Not all stalls are being paid for. So the horses in the stalls matters because the correct owner has to be invoiced. Trainers bring the horses in late at night so it makes it hard if an employee to be there to unlock the stall at 2 am.... Why someone would be bringing a horse to the farm at that time makes no sense to me but that's what happens hahaha

the trainers are supposed to tell me when a horse comes and goes. if they don't tell me we usually notice eventually that there is a knew horse, or we find out the following month when I get a sheet from the trainers of all the horses. 

there is a day rate if they are at the farm for less then a month.


----------



## churumbeque (Dec 20, 2009)

Alyssat said:


> Not all stalls are being paid for. So the horses in the stalls matters because the correct owner has to be invoiced. Trainers bring the horses in late at night so it makes it hard if an employee to be there to unlock the stall at 2 am.... Why someone would be bringing a horse to the farm at that time makes no sense to me but that's what happens hahaha
> 
> the trainers are supposed to tell me when a horse comes and goes. if they don't tell me we usually notice eventually that there is a knew horse, or we find out the following month when I get a sheet from the trainers of all the horses.
> 
> there is a day rate if they are at the farm for less then a month.
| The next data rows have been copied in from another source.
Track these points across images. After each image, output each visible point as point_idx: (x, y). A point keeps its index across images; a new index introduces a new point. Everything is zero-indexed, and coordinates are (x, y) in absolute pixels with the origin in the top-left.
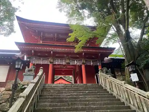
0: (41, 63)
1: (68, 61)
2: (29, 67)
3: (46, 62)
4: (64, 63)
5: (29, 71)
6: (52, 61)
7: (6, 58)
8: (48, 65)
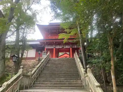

a stall that isn't occupied should be locked. They should alert you during the day so the stall can be unlocked for a late arrival and they pay from that day on.
What I am saying is a horse is there for a certain amount of days and they pay. Why does it matter if to horses get there stalls swapped. Would you really know out of 150 horses which is which? They shouldn't be using a totally new stall as those should be locked.


----------



## ShirtHotTeez (Sep 23, 2014)

If everyone is using all the stalls so that everyone is responsible for cleaning them, no one will clean them then no one will be responsible. These people are taking advantage of a system that is slack. You will get resistance changing it, but you are right so stick to your guns. Tighter management will make it easier for you and if the boarders don't like it they can discuss the problem. If they are offering constructive ideas you can take it on board but if they are just being pushy they can find somewhere else. If they rebel by being constantly difficult, put in place notice to leave, you don't need them.


----------